There was a time, long ago, that Fine was one of the best analysts in the world, but after he quit playing in 1952 he degenerated, apparently in frustration over his failing to have become world champion and, possibly, he had other psychological problems.
This book is proof of Fine's loss of the ability to objectively analyze games. In his analysis Fine even attempts to explain the psychological motivations behind the moves as if he had been inside the players' heads.
The first 92 pages are history where he writes about the world championship from 1938 to 1948 and the controversies with the death of Alekhine and several other top players of the day. The whole purpose is Fine's attempt to prove he should have been the World Champion.
One of his biggest errors is his claim that Spassky's preparation for the match was superior to Fischer's. Really?! Spassky was totally unprepared for Fischer's openings! When Fischer played the English as white and the Alekhine as black, Spassky was totally flummoxed. The fact that Fischer was better prepared was proven by his “surprising” choice of openings and his quick play. Spassky used a lot of time in the openings, got into time trouble and made mistakes.
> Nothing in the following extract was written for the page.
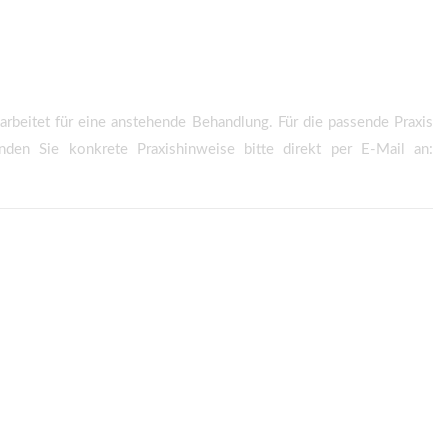
arbeitet für eine anstehende Behandlung. Für die passende Praxis
nden Sie konkrete Praxishinweise bitte direkt per E-Mail an:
Fine also claims that no really great games were played in the match which is absolutely wrong.
Jeremy Silman wrote that this is without doubt one of the worst chess books ever written, but then admitted that he loved it and advised that “if you see this book in a used bookstore, grab it and prepare for a lot of fun.” Dr. Anthony Saidy advised the publisher,“Do NOT even think of reprinting this terrible book.” I agree with Silman!